Despite the promises of the big schools - you will probably find that you can't get enough training when you need it ("sorry, our next available appointment for you is at 2am on February 37th 2019, but of course this will be free under our promise of all the training you need - thank-you for training with us, have a nice day"). Many potential instructors find that despite signing up for a training "package", they still need to pay for extra training out of their own pocket to enable them to complete the 3 parts before their 2 years is up.

So - are intensive driving instructor training courses worth looking at?

Don't be bloody stupid.

So what should you do?

Look for a good trainer in your area and make sure that they can fit you in. Never pay for more than one session in advance (this way you can leave without being tied in to paying £4k to a company who can't fulfil their promises). Always expect it to be harder than you think - it probably will be.
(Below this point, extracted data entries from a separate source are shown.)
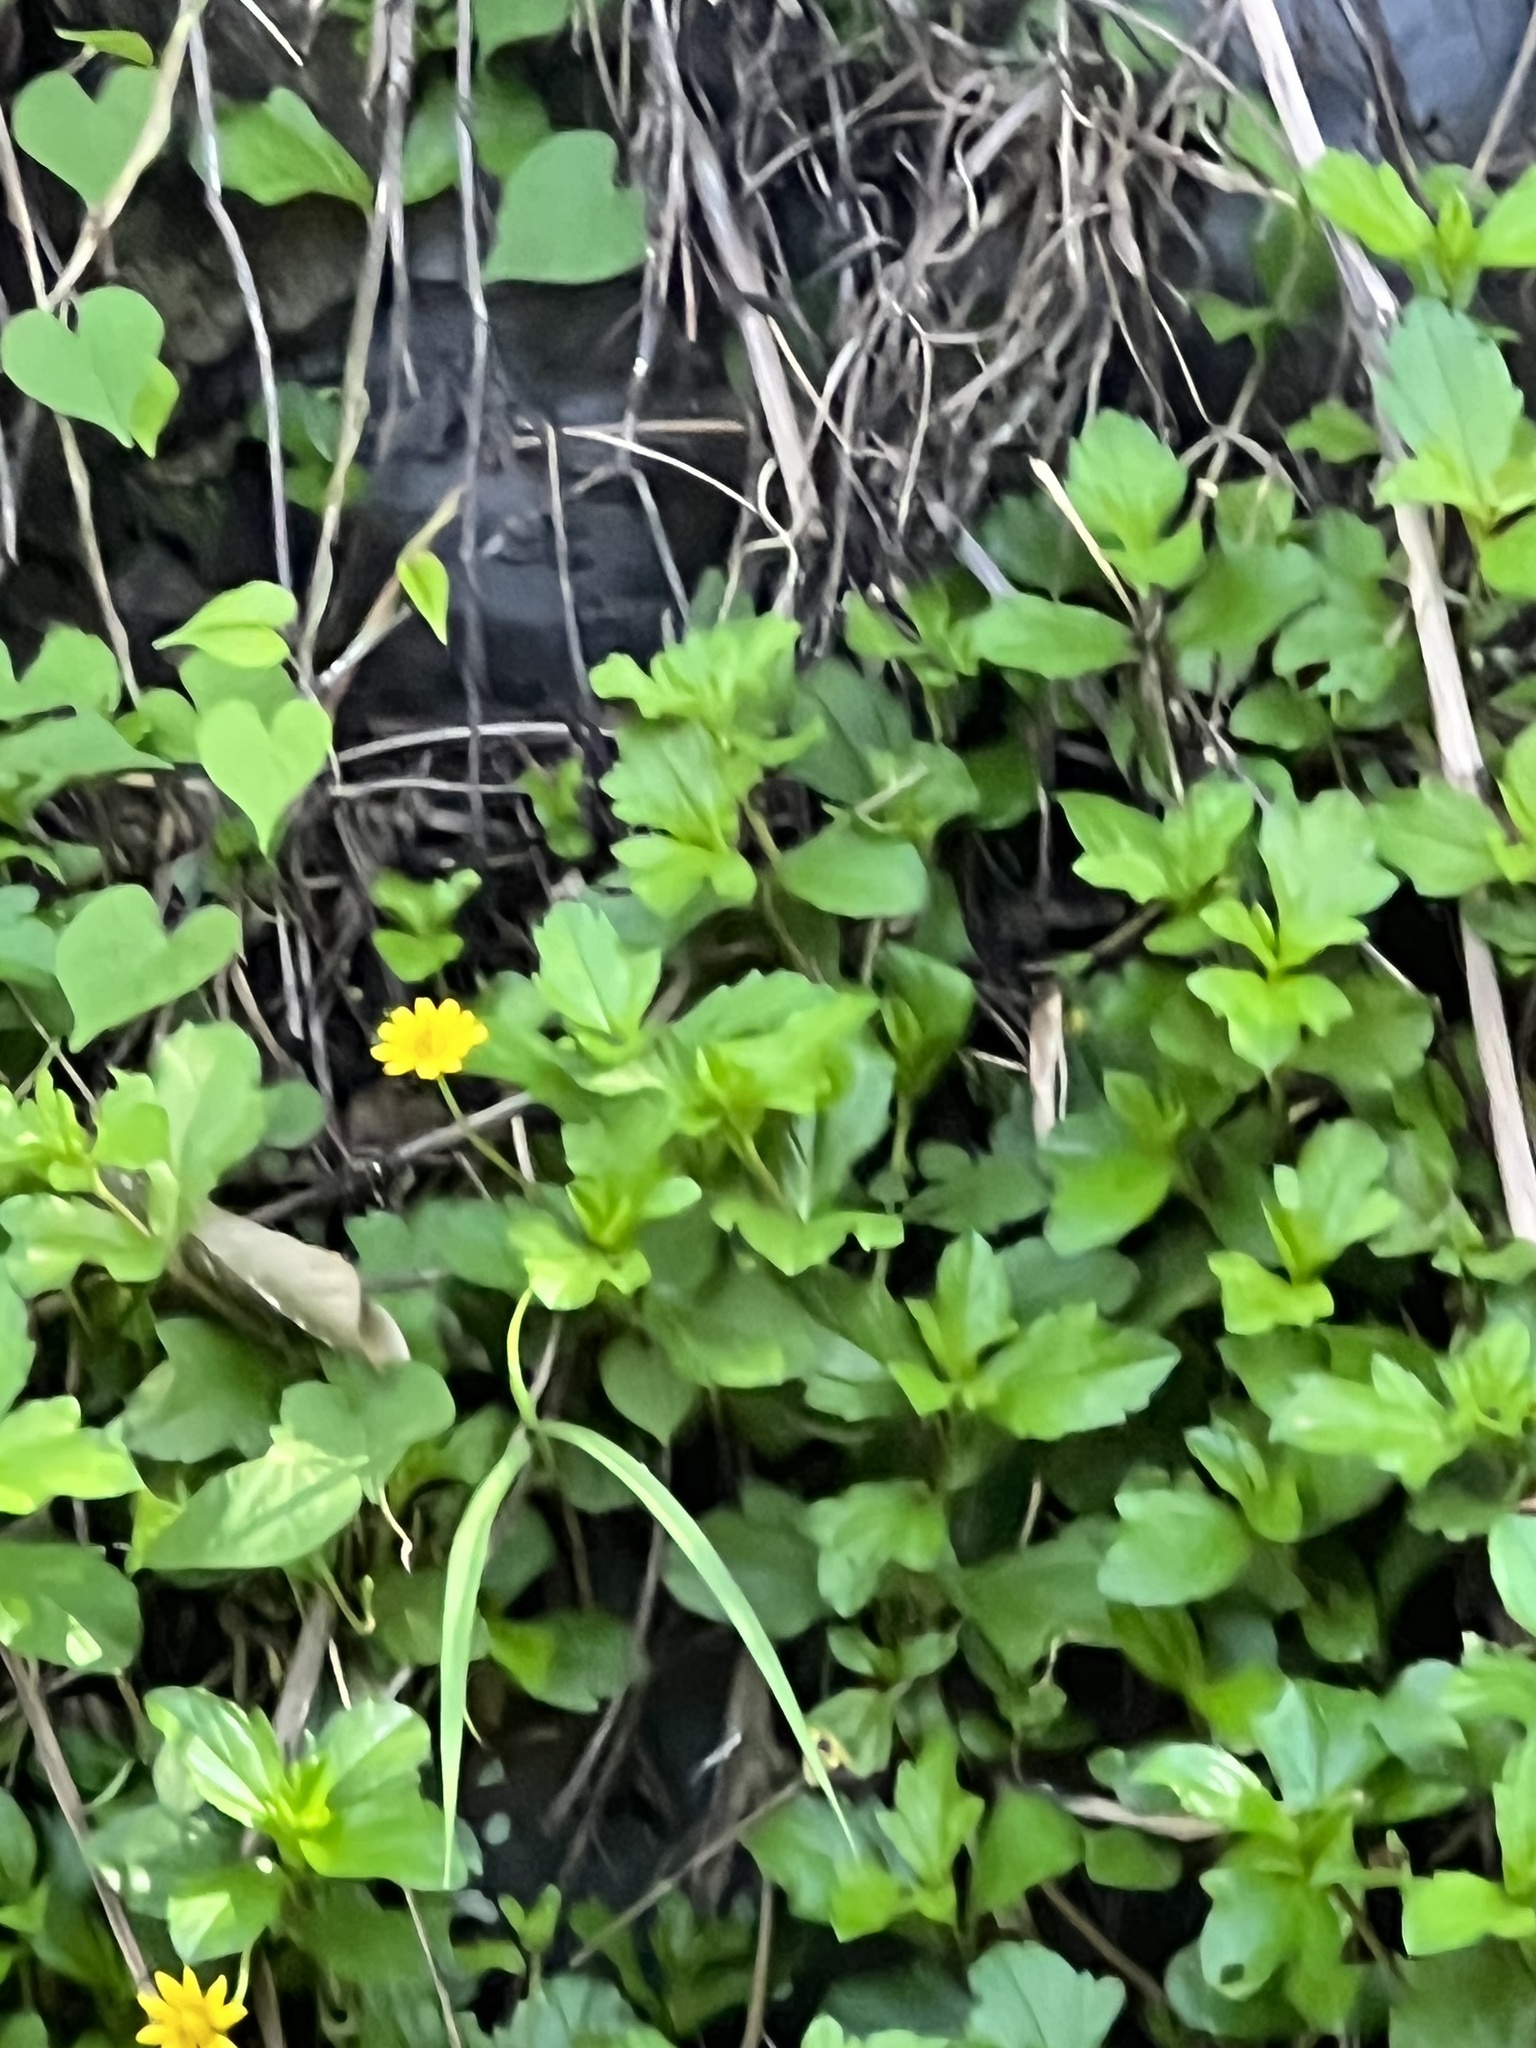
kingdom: Plantae
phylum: Tracheophyta
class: Magnoliopsida
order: Asterales
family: Asteraceae
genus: Sphagneticola
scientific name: Sphagneticola trilobata
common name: Bay biscayne creeping-oxeye
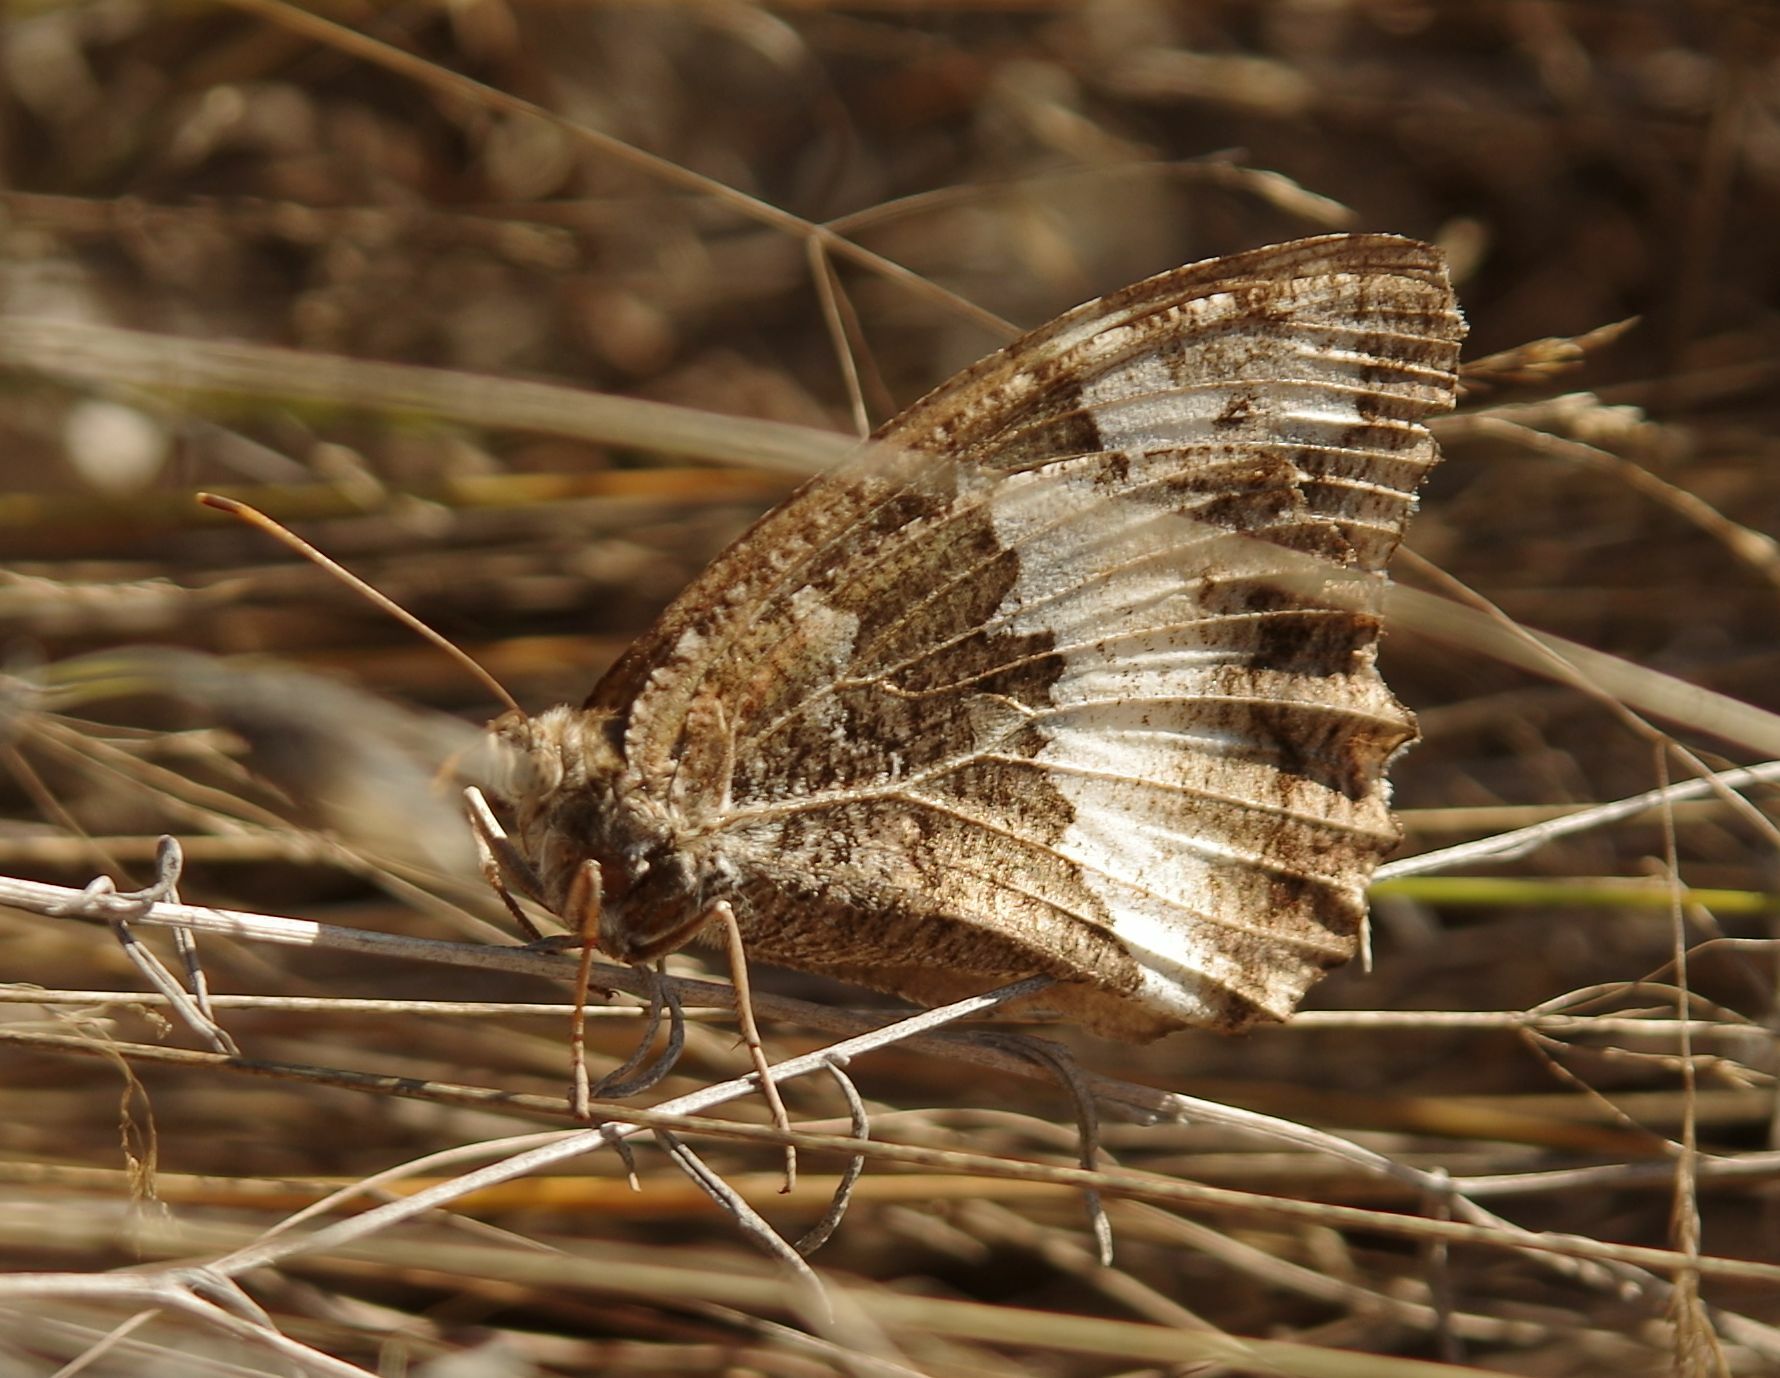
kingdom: Animalia
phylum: Arthropoda
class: Insecta
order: Lepidoptera
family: Lycaenidae
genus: Loweia
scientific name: Loweia tityrus
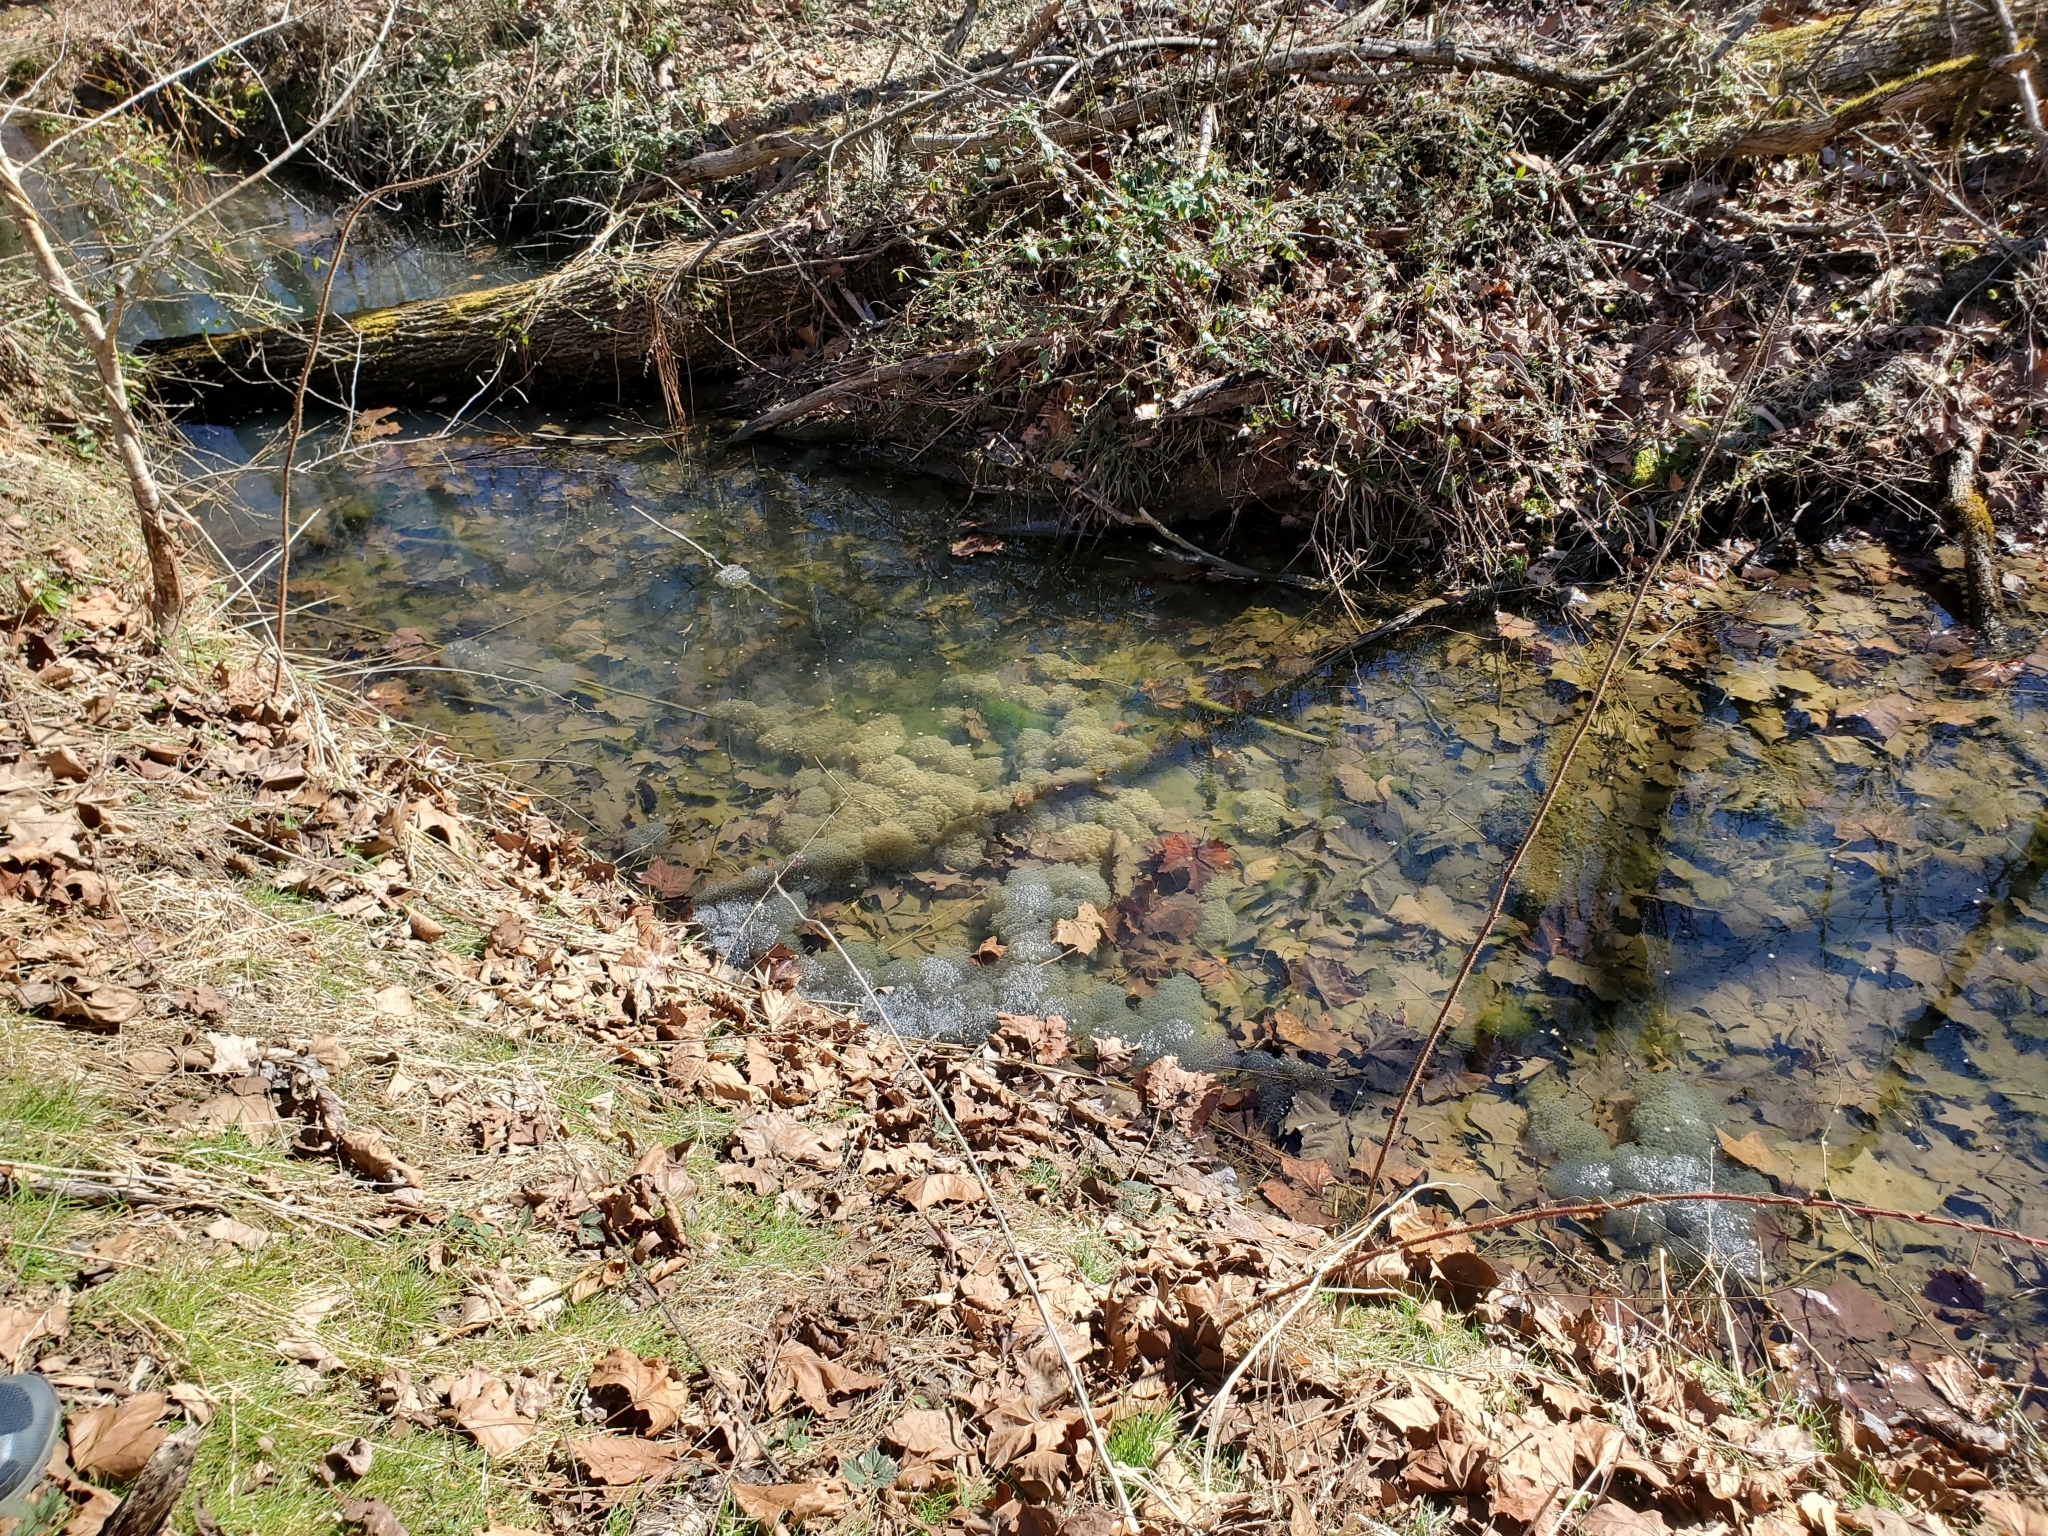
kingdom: Animalia
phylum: Chordata
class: Amphibia
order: Anura
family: Ranidae
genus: Lithobates
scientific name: Lithobates sylvaticus
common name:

Saturday, 6 September 2008

Lots of hits for Driving Instructor Earnings

I'm still getting lots of hits from the search engines for Driving Instructor Earnings, so I thought I'd offer you guys some links:

  1. Driving Instructor Earnings Calculator - though not entirely accurate, this is worth a look. If you think things through carefully you can actually get a reasonable impression of how hard you'll have to work. Bear in mind that for every 1 hour lesson you give, you'll need to work for around 1.5 hours, for every 2 hour lesson - 2.5 hours. Don't forget to look at the "after tax" bit!
  2. Becoming a Driving Instructor - The Truth Behind the TV Ads - A great article about whether it's worth becoming a driving instructor or not.
  3. So you want to be a driving instructor? - A real article by a real instructor. No, he's not a happy bunny.
  4. Instructor Training Colleges and Empty Promises - The infamous "Money for Cold Hope" article from the respected industry representatives - the Driving Instructors Association.
  5. Driving Instructor Pay - How much you could earn - the optimistic but realistic version.
  6. Driving Standards Agency Forum Thread - boy was this guy not happy when he posted.
  7. Driving Instructor Jobs - Advice from Career Scotland, with the very interesting fact that only 4% of ADIs have flexible hours. ("Work the hours to suit you" indeed. Please add "r customers" to that statement.)
  8. Money Saving Expert - An interesting thread from a non-ADI forum. Friends, relatives and Instructors tell their side of things.
  9. Becoming an ADI - the 2pass view, written by an ADI.
  10. Real driving lesson prices - what we see every day, just for when you are working out how much you'll earn based on £20/hour.
After reading those you should get a realistic idea of what you can expect. Good luck.